Dr. Robert Lee Meriwether, born in Meriwether, is buried in the Asbury Church cemetery. Dr. Meriwether founded the South Caroliniana Library at the University of South Carolina in 1931.
William Scott Middleton of Meriwether was elected on the first ballot as the county’s first representative in the South Carolina General Assembly upon the formation of McCormick County in 1916. Middleton was a descendant of Hugh Tear Middleton and of Patrick Calhoun, patriarch of the Long Canes Scots-Irish settlement.
William Scott Middleton was a pioneer in commercial production of peaches on his Meriwether plantation Locust Hill.

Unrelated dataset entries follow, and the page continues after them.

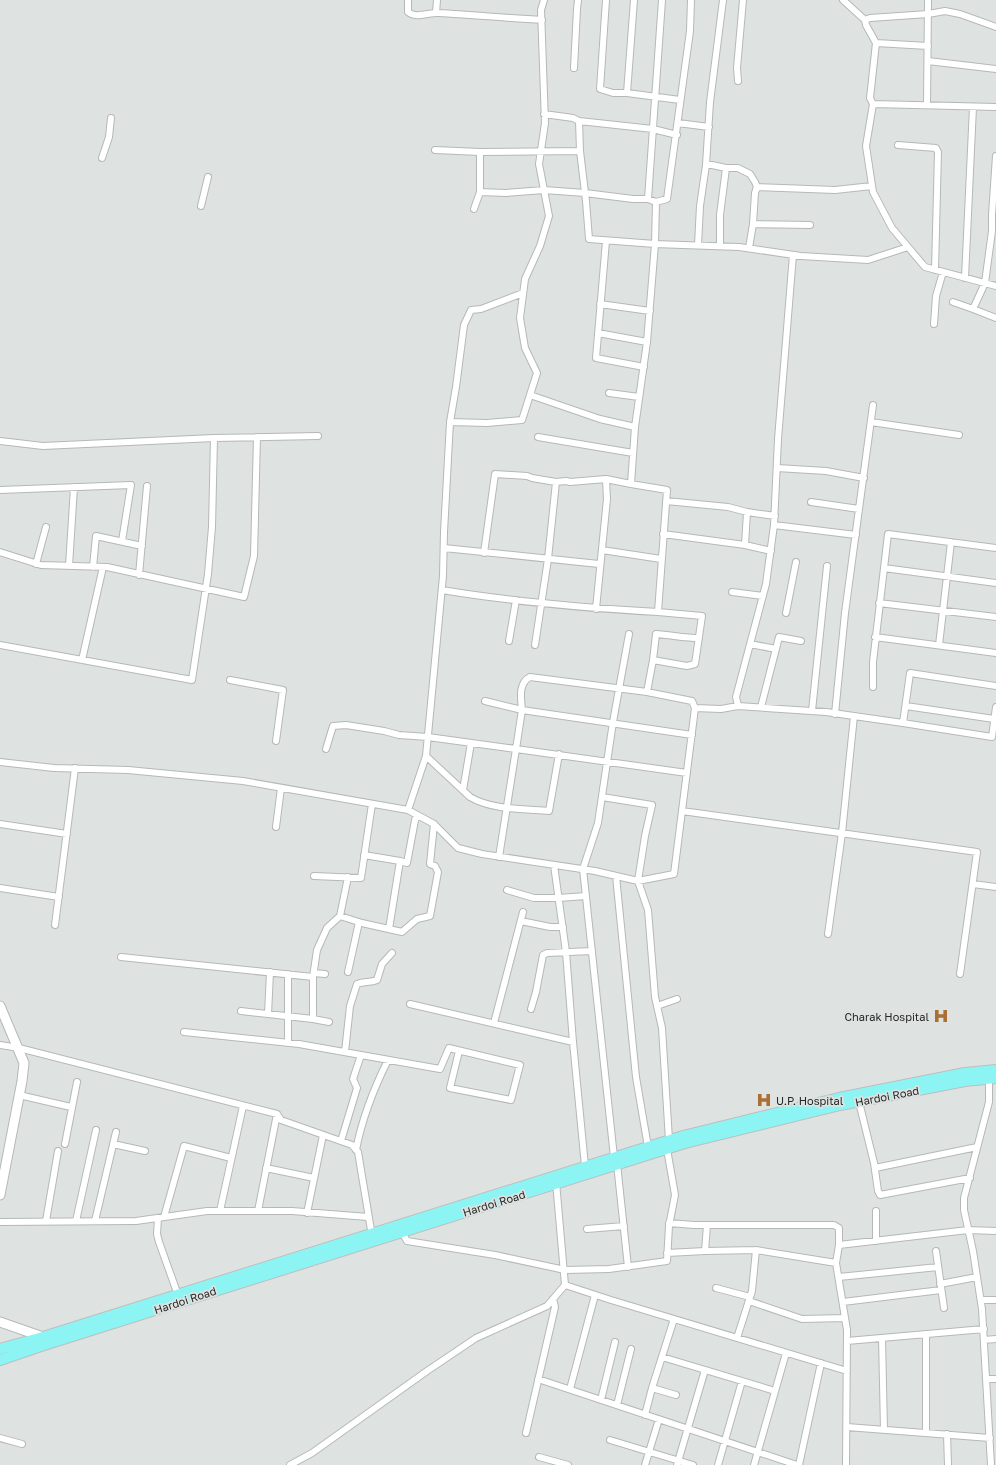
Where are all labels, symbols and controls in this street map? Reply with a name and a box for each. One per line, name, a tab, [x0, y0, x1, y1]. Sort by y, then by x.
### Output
hospital icon: Charak Hospital	[932, 1007, 950, 1025]
place label: Charak Hospital	[845, 1010, 929, 1023]
street label: Hardoi Road	[854, 1083, 920, 1109]
hospital icon: U.P. Hospital	[755, 1091, 773, 1109]
place label: U.P. Hospital	[776, 1094, 844, 1107]
street label: Hardoi Road	[461, 1187, 527, 1219]
street label: Hardoi Road	[152, 1284, 218, 1316]

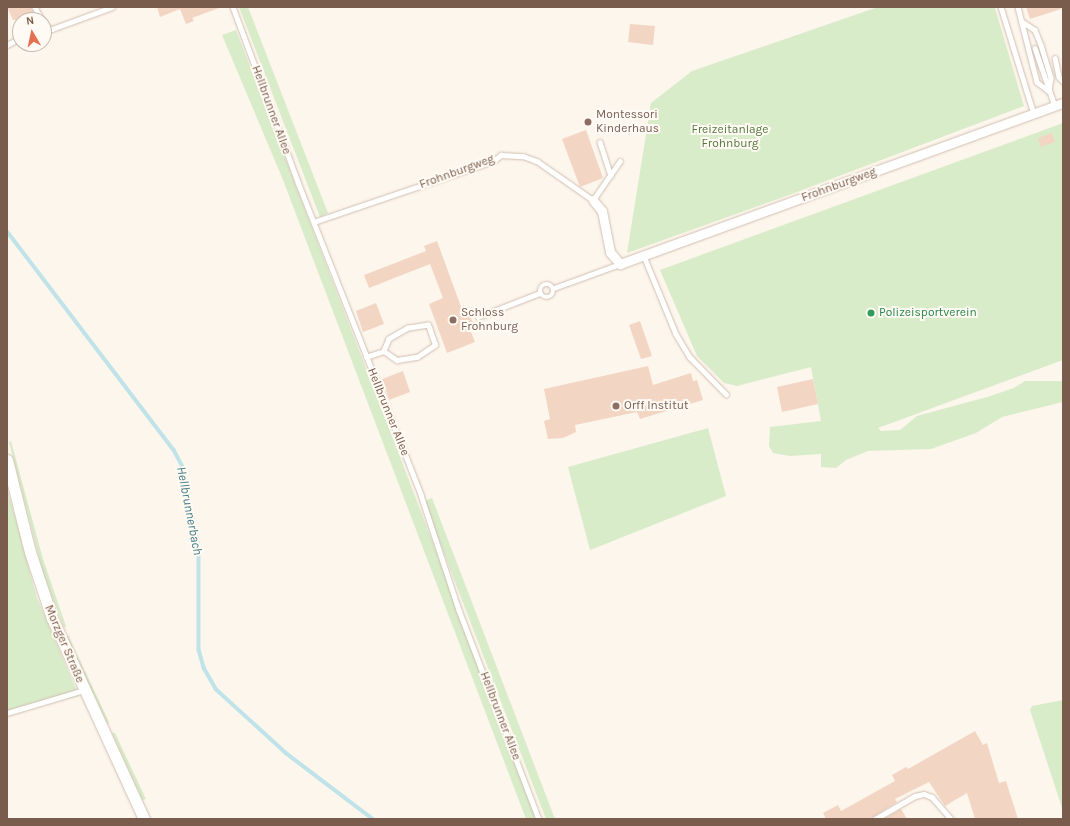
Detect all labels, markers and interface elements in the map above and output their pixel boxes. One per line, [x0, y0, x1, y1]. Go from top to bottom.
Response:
north arrow [12, 12, 52, 52]
text: N [25, 14, 35, 28]
street label: Hellbrunner Allee [248, 64, 294, 156]
place label: Montessori Kinderhaus [596, 108, 659, 136]
marker: Montessori Kinderhaus [583, 117, 593, 127]
park label: Freizeitanlage Frohnburg [691, 123, 769, 151]
street label: Frohnburgweg [418, 152, 496, 192]
street label: Frohnburgweg [800, 165, 878, 205]
place label: Schloss Frohnburg [461, 306, 518, 334]
place label: Polizeisportverein [879, 306, 977, 320]
marker: Polizeisportverein [866, 308, 876, 318]
marker: Schloss Frohnburg [448, 315, 458, 325]
street label: Hellbrunner Allee [364, 366, 412, 458]
place label: Orff Institut [624, 399, 688, 413]
marker: Orff Institut [611, 401, 621, 411]
water label: Hellbrunnerbach [173, 465, 205, 557]
street label: Morzger Straße [41, 603, 87, 685]
street label: Hellbrunner Allee [477, 670, 523, 762]

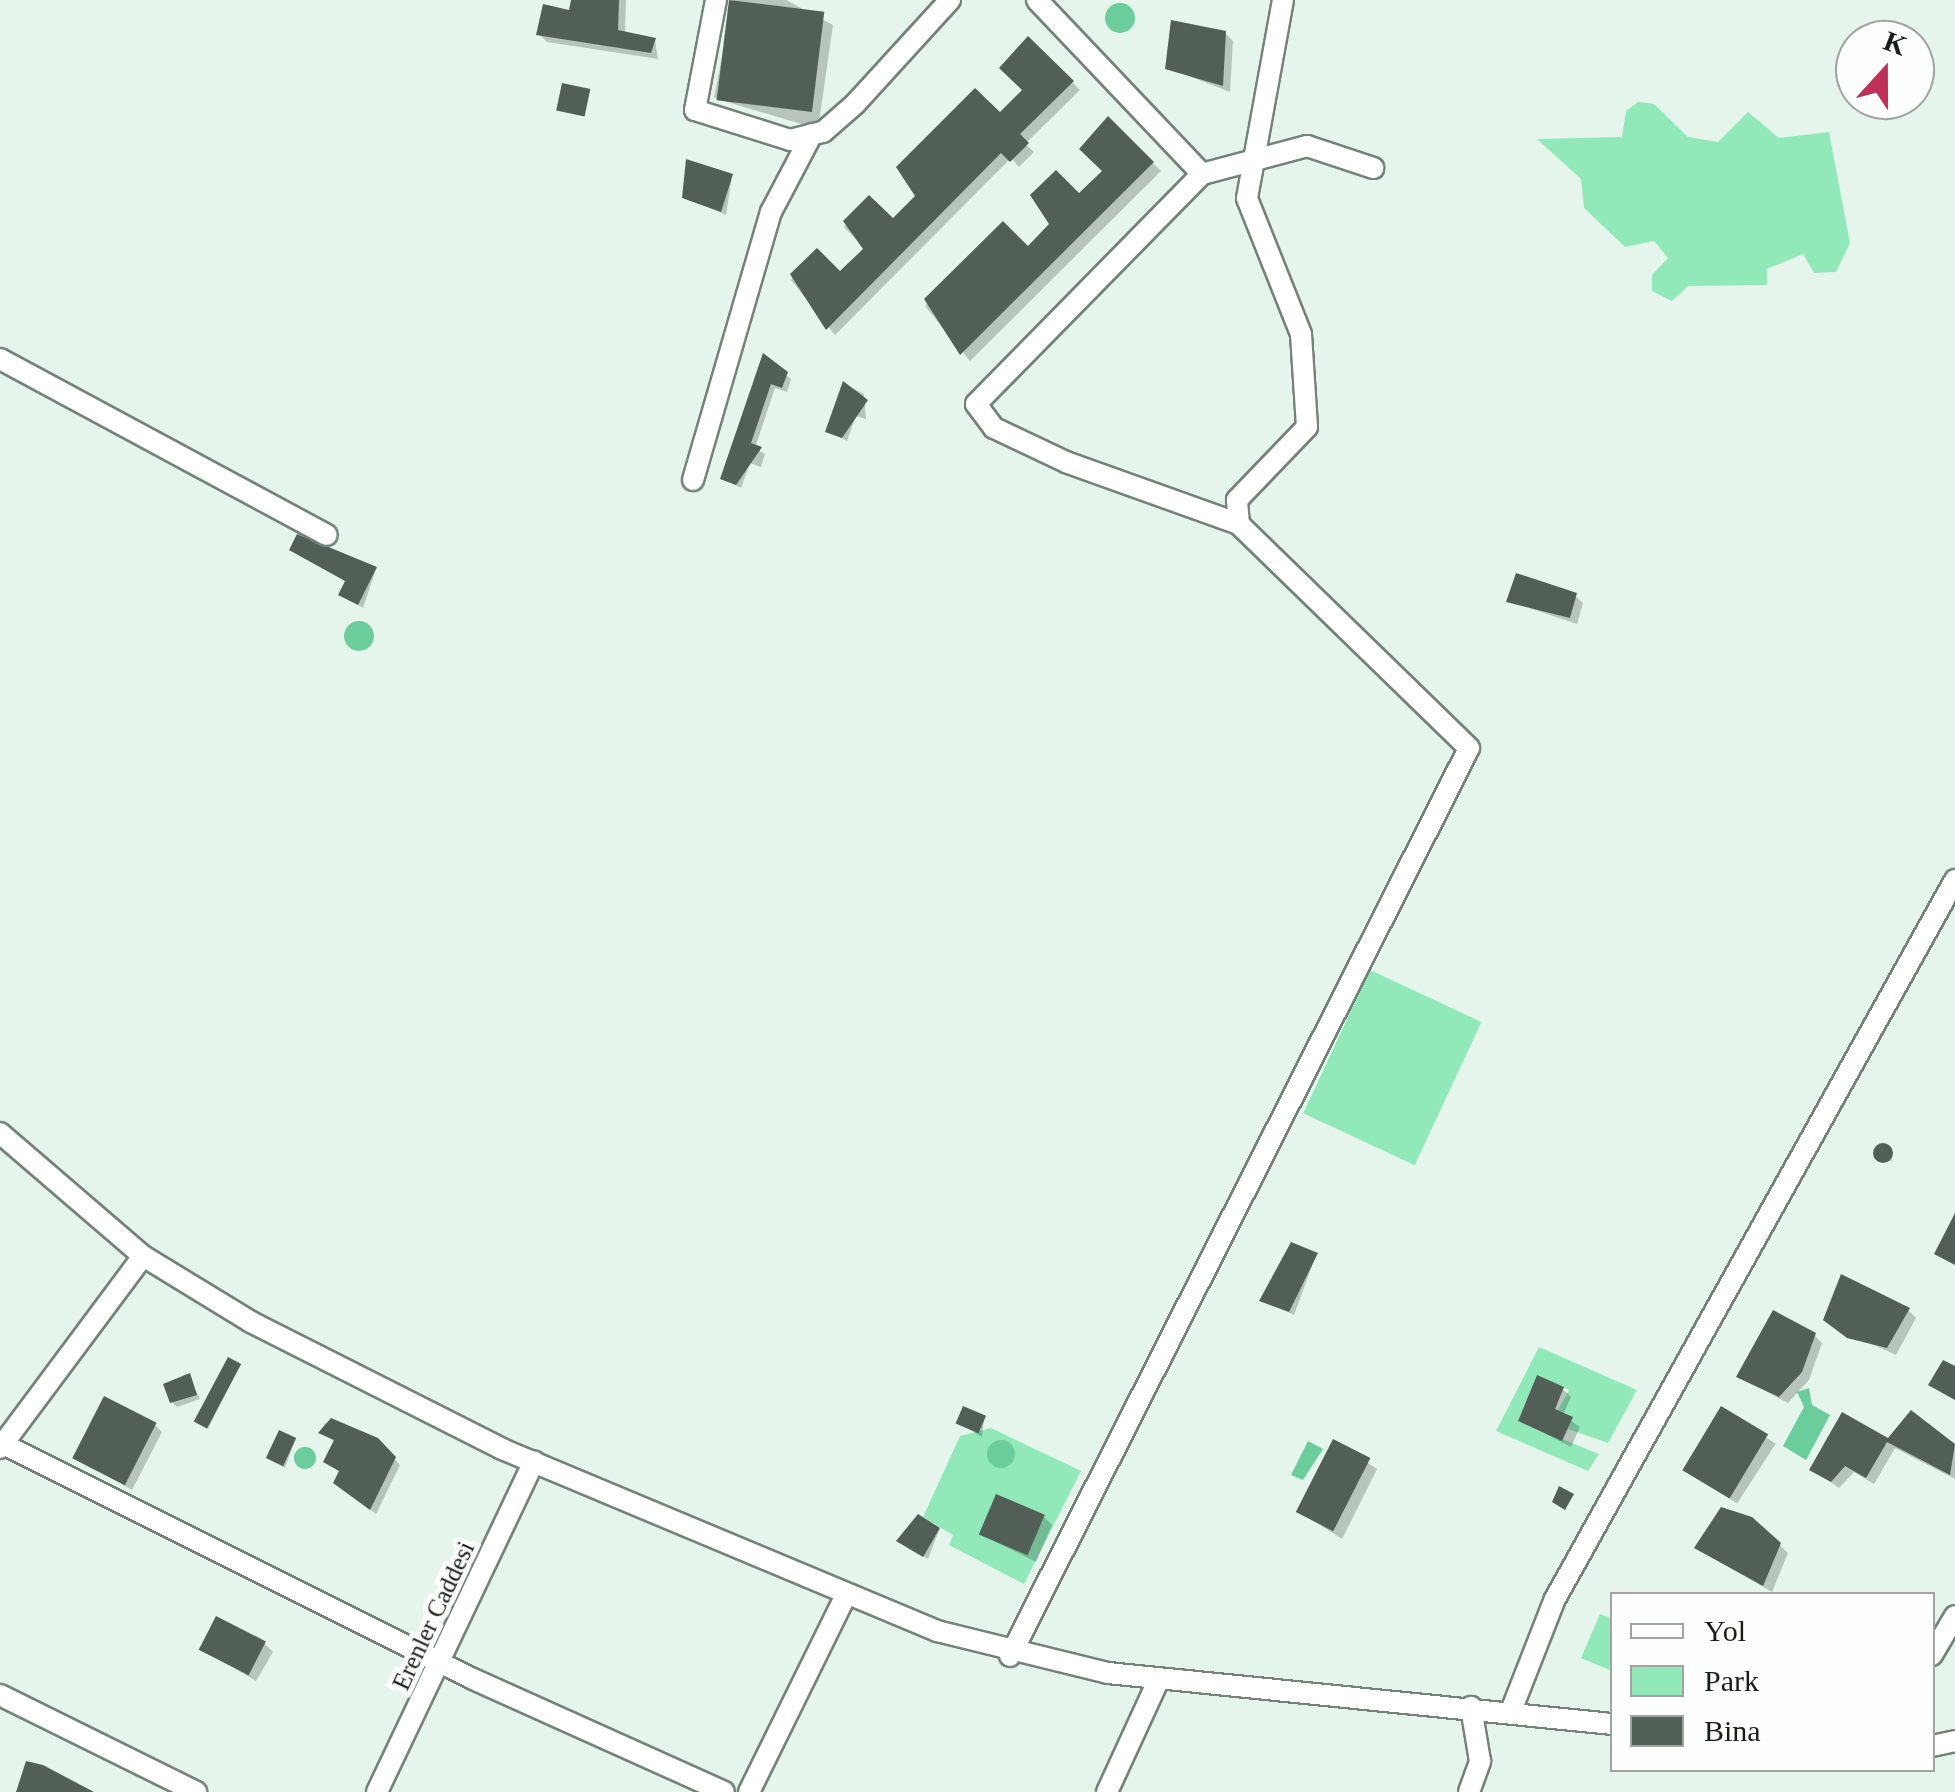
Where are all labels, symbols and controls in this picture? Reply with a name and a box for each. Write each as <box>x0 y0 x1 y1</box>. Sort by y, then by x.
north arrow <box>1835 20 1935 120</box>
text: K <box>1879 25 1911 62</box>
street label: Erenler Caddesi <box>387 1537 481 1695</box>
legend <box>1610 1592 1935 1772</box>
text: Yol <box>1704 1614 1746 1647</box>
text: Park <box>1704 1664 1759 1697</box>
text: Bina <box>1704 1714 1761 1747</box>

At the time of his death, he owned the largest peach orchard in South Carolina, containing over 35,000 trees. He and W. M. Rowland of Meriwether were the first commercial peach producers in South Carolina. The peach orchards covered about a hundred acres of the plantation. The orchards were divided into five or six locations with names Big Orchard, Cottage Orchard, Little Orchard, Church Orchard, etc. mostly on ridges where damage to blooms from late frost was less likely. The tree plantings began early in the 1910s. Peaches were shipped in carload lots by rail from the station at Meriwether. William S. Middleton and Roland frequently pooled shipments. Varieties produced were Hiley Belle, Georgia Belle, and Elberta. Elbertas shipped best, but Georgia Belles, the most delicate, tasted best. The peach producers shipped by rail exclusively for the first six or seven years of production before trucks came into use. Packers received ice by rail from Augusta. Ice was placed in bunkers at each end of the refrigerator car. Filling a car often required two or three days. Commercial peach production caught on quickly in the state. W. M. Rowland was a moving force for founding the South Carolina Peach Growers Cooperative with T. B. Young as its executive director in Florence. Disaster struck in 1928 or 1929 in the form of a “blight” that marked the surface of peaches with dark specks, which made the fruit unsuitable for shipping. Peach production in Meriwether was soon abandoned.